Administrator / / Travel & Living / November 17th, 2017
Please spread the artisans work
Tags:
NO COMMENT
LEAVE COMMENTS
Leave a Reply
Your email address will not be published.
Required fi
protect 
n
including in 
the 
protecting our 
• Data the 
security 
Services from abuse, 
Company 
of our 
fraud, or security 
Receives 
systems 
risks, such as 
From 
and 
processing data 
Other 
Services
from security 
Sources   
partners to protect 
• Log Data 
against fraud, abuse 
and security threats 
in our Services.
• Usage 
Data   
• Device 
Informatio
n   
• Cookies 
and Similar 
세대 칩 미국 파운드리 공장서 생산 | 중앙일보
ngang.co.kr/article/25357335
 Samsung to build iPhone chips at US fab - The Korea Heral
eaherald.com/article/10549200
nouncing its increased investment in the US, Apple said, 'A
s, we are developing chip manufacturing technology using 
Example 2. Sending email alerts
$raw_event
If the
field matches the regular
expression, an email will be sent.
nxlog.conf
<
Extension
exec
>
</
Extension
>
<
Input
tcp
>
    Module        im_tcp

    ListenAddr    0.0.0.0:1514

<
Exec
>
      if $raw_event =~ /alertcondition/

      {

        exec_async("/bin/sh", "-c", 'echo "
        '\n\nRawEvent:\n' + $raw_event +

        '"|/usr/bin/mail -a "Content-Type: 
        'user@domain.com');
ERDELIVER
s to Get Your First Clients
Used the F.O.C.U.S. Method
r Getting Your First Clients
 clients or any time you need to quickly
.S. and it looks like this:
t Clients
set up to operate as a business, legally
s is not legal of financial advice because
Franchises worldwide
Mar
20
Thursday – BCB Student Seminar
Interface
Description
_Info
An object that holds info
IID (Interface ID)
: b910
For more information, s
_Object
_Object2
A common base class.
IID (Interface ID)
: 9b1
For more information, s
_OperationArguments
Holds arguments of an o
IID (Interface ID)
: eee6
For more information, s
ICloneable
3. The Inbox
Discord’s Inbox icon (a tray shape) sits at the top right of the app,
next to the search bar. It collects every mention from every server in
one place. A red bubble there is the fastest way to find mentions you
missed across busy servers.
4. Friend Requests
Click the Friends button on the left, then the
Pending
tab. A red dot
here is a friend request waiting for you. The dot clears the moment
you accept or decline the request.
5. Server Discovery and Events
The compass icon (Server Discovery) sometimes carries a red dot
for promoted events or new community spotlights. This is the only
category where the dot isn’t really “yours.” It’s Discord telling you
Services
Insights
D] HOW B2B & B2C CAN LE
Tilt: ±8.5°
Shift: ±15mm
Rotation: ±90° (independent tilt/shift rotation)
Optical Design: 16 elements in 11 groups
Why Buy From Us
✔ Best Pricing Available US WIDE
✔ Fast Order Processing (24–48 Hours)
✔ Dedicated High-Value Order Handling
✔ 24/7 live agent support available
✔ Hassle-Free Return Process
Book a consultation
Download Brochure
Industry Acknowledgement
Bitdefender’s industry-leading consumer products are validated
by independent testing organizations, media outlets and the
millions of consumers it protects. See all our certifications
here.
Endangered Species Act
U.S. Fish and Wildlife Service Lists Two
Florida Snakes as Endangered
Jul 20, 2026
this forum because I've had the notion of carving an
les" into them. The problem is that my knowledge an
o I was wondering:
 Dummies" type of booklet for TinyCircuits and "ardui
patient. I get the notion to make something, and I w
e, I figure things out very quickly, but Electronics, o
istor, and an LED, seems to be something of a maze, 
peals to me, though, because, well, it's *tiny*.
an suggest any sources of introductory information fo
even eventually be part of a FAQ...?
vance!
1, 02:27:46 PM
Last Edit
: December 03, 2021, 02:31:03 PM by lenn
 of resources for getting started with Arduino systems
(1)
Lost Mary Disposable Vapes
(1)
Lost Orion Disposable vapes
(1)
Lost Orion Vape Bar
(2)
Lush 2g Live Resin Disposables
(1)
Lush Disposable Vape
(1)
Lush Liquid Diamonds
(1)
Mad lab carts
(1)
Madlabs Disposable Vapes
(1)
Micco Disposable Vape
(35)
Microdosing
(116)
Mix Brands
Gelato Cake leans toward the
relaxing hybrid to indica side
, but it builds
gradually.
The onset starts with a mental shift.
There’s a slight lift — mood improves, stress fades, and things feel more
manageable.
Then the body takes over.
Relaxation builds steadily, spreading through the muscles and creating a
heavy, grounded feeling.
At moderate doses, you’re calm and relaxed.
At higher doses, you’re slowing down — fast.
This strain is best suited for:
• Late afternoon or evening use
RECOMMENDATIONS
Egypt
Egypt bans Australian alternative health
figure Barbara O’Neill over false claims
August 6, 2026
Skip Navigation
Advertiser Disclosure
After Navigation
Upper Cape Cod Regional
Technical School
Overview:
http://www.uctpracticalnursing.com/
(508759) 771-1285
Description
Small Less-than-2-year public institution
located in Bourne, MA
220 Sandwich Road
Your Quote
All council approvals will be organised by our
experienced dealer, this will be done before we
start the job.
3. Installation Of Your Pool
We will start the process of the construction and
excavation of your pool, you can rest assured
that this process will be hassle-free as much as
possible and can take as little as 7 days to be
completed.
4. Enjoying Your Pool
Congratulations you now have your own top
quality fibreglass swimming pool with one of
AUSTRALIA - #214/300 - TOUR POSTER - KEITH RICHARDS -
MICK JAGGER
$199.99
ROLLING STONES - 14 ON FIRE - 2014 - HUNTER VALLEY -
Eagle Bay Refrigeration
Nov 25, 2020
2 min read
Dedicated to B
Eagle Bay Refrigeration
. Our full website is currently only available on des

----

Only the lines from the one containing "Lost Orion Disposable vapes" through the end of the material should be copied, exactly as they stand; please keep both ends.

Lost Orion Disposable vapes
(1)
Lost Orion Vape Bar
(2)
Lush 2g Live Resin Disposables
(1)
Lush Disposable Vape
(1)
Lush Liquid Diamonds
(1)
Mad lab carts
(1)
Madlabs Disposable Vapes
(1)
Micco Disposable Vape
(35)
Microdosing
(116)
Mix Brands
Gelato Cake leans toward the
relaxing hybrid to indica side
, but it builds
gradually.
The onset starts with a mental shift.
There’s a slight lift — mood improves, stress fades, and things feel more
manageable.
Then the body takes over.
Relaxation builds steadily, spreading through the muscles and creating a
heavy, grounded feeling.
At moderate doses, you’re calm and relaxed.
At higher doses, you’re slowing down — fast.
This strain is best suited for:
• Late afternoon or evening use
RECOMMENDATIONS
Egypt
Egypt bans Australian alternative health
figure Barbara O’Neill over false claims
August 6, 2026
Skip Navigation
Advertiser Disclosure
After Navigation
Upper Cape Cod Regional
Technical School
Overview:
http://www.uctpracticalnursing.com/
(508759) 771-1285
Description
Small Less-than-2-year public institution
located in Bourne, MA
220 Sandwich Road
Your Quote
All council approvals will be organised by our
experienced dealer, this will be done before we
start the job.
3. Installation Of Your Pool
We will start the process of the construction and
excavation of your pool, you can rest assured
that this process will be hassle-free as much as
possible and can take as little as 7 days to be
completed.
4. Enjoying Your Pool
Congratulations you now have your own top
quality fibreglass swimming pool with one of
AUSTRALIA - #214/300 - TOUR POSTER - KEITH RICHARDS -
MICK JAGGER
$199.99
ROLLING STONES - 14 ON FIRE - 2014 - HUNTER VALLEY -
Eagle Bay Refrigeration
Nov 25, 2020
2 min read
Dedicated to B
Eagle Bay Refrigeration
. Our full website is currently only available on des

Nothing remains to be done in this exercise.